(Londres) Les ministres des Finances du G7, réunis vendredi en visioconférence sous l’égide du Royaume-Uni, soutiennent de nouvelles aides aux pays défavorisés fragilisés par la pandémie, par l’intermédiaire du Fonds monétaire international (FMI), d’après un communiqué du Trésor britannique.

Agence France-Presse

Le Chancelier britannique Rishi Sunak et « les ministres des Finances du G7 sont favorables à une émission de droits de tirage spéciaux nouvelle et importante pour aider les pays vulnérables à traverser la crise actuelle », selon ce communiqué.  

Il précise que ce serait la première émission depuis la crise financière de 2009 de ces droits (DTS) équivalant à des actifs pour « fournir de la liquidité » aux pays concernés.

En déplacement à Rome, le ministre français de l’Économie et des Finances, Bruno Le Maire, a confirmé qu’il y avait « consensus » sur ce mécanisme au sein du G7 et qu’une émission de DTS était « en bonne voie ».

L’opération vise à leur permettre de « dégager des ressources pour financer des besoins cruciaux comme les vaccins ou importations de nourriture, et améliorer les amortisseurs des pays émergents ou à faibles revenus ».

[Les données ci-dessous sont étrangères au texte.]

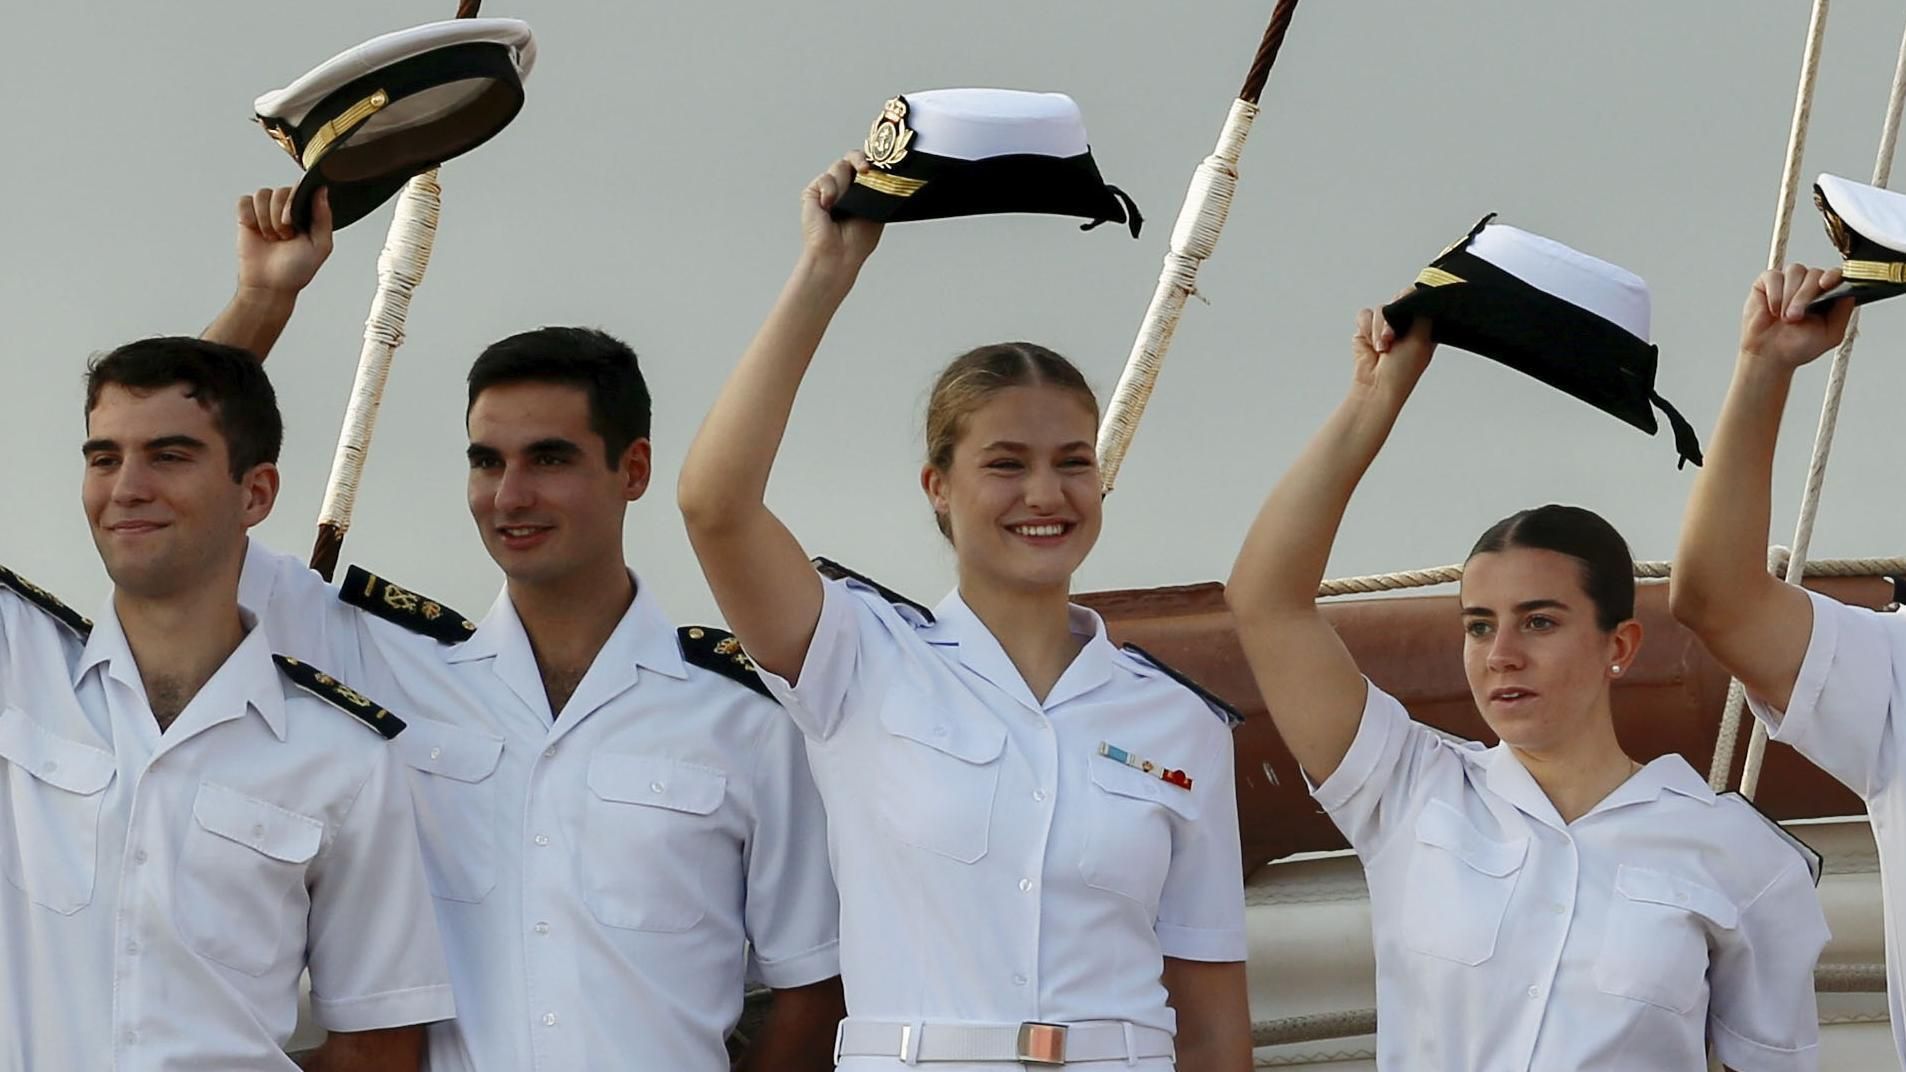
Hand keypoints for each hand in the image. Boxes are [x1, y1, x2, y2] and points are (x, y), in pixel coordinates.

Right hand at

Créés en 1969 par le FMI pour compléter les réserves de change de ses pays membres, les DTS peuvent être échangés contre des devises. Leur valeur repose sur un panier de cinq grandes monnaies internationales. Ils sont attribués aux pays membres en fonction de leur quote-part.  

Ce soutien des grands argentiers « pose les bases d’un accord potentiel aux réunions d’avril du G20 et du Comité du FMI » pour qu’« aucun pays ne soit laissé à la traîne de la reprise économique après (la pandémie de) coronavirus », commente Rishi Sunak dans le communiqué.

Les ministres du Royaume-Uni, de la France, d’Allemagne, d’Italie, du Canada, des États-Unis et du Japon se sont aussi concertés pour que le G7 collabore avec le FMI afin d’améliorer la « transparence sur l’utilisation des DTS et que les pays en bénéficiant puissent rendre des comptes ».

Défi de la dette

Alors que le Royaume-Uni accueille la COP26 en novembre à Glasgow, M. Sunak a également « salué la poursuite de la coopération entre les ministres des pays du G7 pour faire du climat une priorité » de leur action, notamment les diffusions d’informations financières liées à la durabilité ou à l’impact sur l’environnement, et la finance verte.

La directrice générale du FMI Kristalina Georgieva a salué « une réunion productive », ajoutant que le Fonds allait « continuer à soutenir les pays membres vulnérables ».

« Nous devons trouver des solutions durables pour le défi de la dette des pays à bas revenus », a pour sa part commenté David Malpass, président du groupe de la Banque Mondiale, ajoutant qu’il est « capital d’améliorer la transparence sur les contrats liés à ces dettes ».

L’élection de Joe Biden à la Maison-Blanche marque un retour vers plus de coopération au sein des instances internationales, après les années de présidence de Donald Trump.

Lors de la précédente réunion en février, les grands argentiers des pays industrialisés avaient plaidé pour davantage de multilatéralisme dans la sortie de la crise, avec également l’idée d’une taxe numérique au cœur des discussions et notamment portée par Janet Yellen, la cheffe du Trésor américain.

Google, Facebook et les autres géants technologiques ont été les grands gagnants en 2020 de la pandémie de COVID-19 pendant que de nombreux pays ont fait face à une récession économique sans précédent.

Le ministre britannique avait aussi défendu une distribution des vaccins rapide et juste dans le monde, en insistant sur le fait que les institutions financières internationales devaient se doter des bons outils pour aider les pays pauvres à répondre aux défis de la crise.

Le sommet des chefs d’État et de gouvernement du G7 se tiendra du 11 au 13 juin dans les Cornouailles (sud-ouest de l’Angleterre).